Key Question: Whether she will lay her political beliefs aside when she is deciding cases and decide those cases strictly based upon facts and the law of the case – Senator Jon Kyl
As the Supreme Court Confirmation Hearings of U.S. Solicitor General Elena Kagan draw near, the Senate Judiciary Committee (as well as the larger body of American citizenry) prepares to hear Kagan explain and defend her views on the full spectrum of American legal and social issues. Among the hot-button issues is one that is all too often overlooked: religious freedom.
Recently, Interfaith Alliance submitted list of questions on religious freedom to the Senate Judiciary Committee with the request that they be asked of Solicitor General Kagan during the hearings. Two struck me as especially important in today’s political climate:
- What role, if any, does your religious faith play in your judicial philosophy?

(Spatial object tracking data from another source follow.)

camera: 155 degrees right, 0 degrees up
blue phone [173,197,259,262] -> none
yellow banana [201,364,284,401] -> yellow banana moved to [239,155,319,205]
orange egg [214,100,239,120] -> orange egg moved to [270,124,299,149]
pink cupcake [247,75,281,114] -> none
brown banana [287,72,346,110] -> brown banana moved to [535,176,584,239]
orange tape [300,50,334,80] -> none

- Does the Internal Revenue Service have the legal and constitutional authority to revoke a house of worship’s tax-exempt status if that house of worship has engaged in improper political activities, such as making an official endorsement of a political candidate?
The first question, while very practical, also represents a level of respect and decorum with regard to Solicitor General Kagan and her personal views. It is important to know how she thinks of her own faith and how she sees that manifesting itself in her decision-making. Though her specific religious affiliation is unimportant, this question provides her the opportunity to defend her own right to religious freedom, and her integrity as a student of law.

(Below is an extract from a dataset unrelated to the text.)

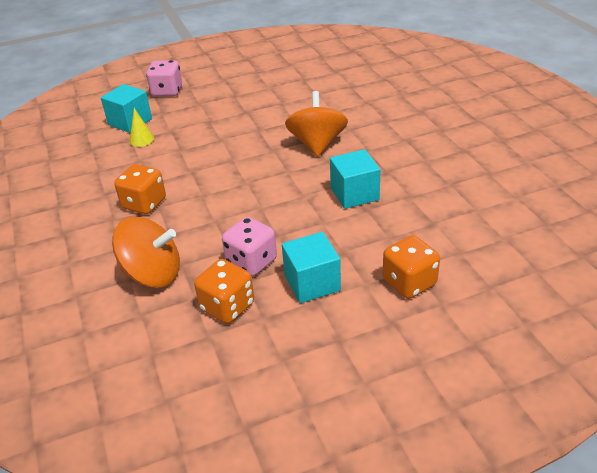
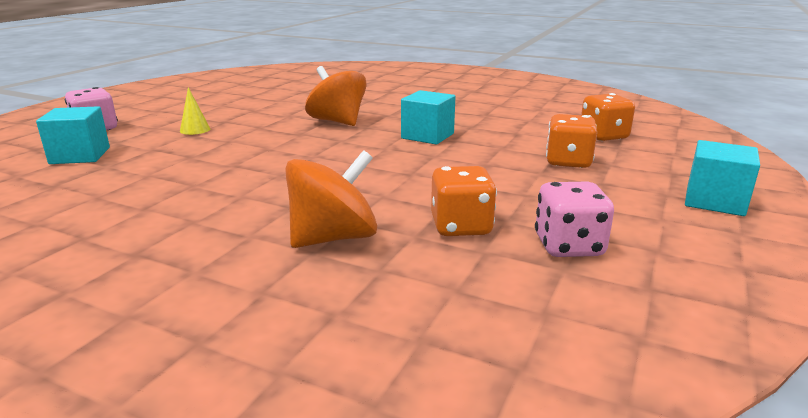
camera: 45 degrees left, 15 degrees down
orange dice [114,164,166,214] -> orange dice moved to [581,93,635,141]
yellow cone [130,108,154,147] -> yellow cone moved to [180,87,210,135]
pink dice [222,217,277,276] -> pink dice moved to [535,181,614,257]
turquoise cube [282,232,341,303] -> turquoise cube moved to [685,140,760,216]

Interfaith Alliance also joined the Religious Action Center (and 19 other organizations concerned with the preservation of the boundaries between institutions of religion and government) in submitting additional questions. Though the questions address the same general topics, they are slightly different in their rhetoric. For the full text of our coalition’s letter, please click here.

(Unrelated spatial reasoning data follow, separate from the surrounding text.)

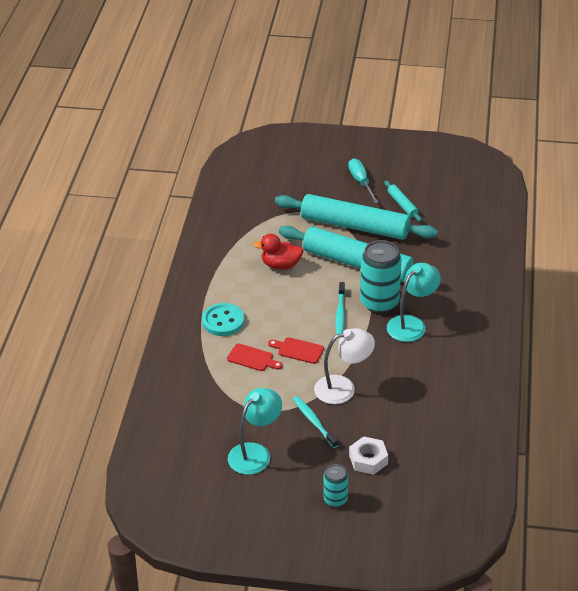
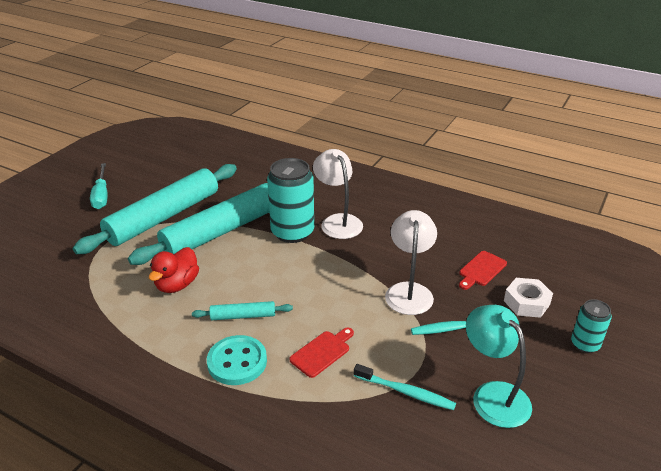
camera: 70 degrees left, 5 degrees down
red cutting board [268,337,324,364] -> red cutting board moved to [459,251,507,290]
turquoise toothbrush [336,282,345,335] -> turquoise toothbrush moved to [354,364,456,410]
turquoise screwdriver [348,159,379,203] -> turquoise screwdriver turned 105 degrees counterclockwise [90,163,108,209]
turquoise rolling pin [385,181,422,222] -> turquoise rolling pin moved to [192,301,293,320]
turquoise lamp [387,263,441,342] -> white lamp [313,149,363,239]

Among the topics raised is the issue of Elena Kagan’s personal understanding of both the Free Exercise and Establishment Clauses of the First Amendment and the issue of government funding of faith-based social service providers. This line of questioning stems in part from comments she made during her Confirmation Hearing for Solicitor General, where she referred to religious organizations as “different” with regard to government funding (as cited in the coalition letter).
These are the types of issues that Elena Kagan will undoubtedly face should she be confirmed to the United States Supreme Court. I hope that the Senate Judiciary Committee will recognize the importance of the debate over religious freedom in the coming weeks.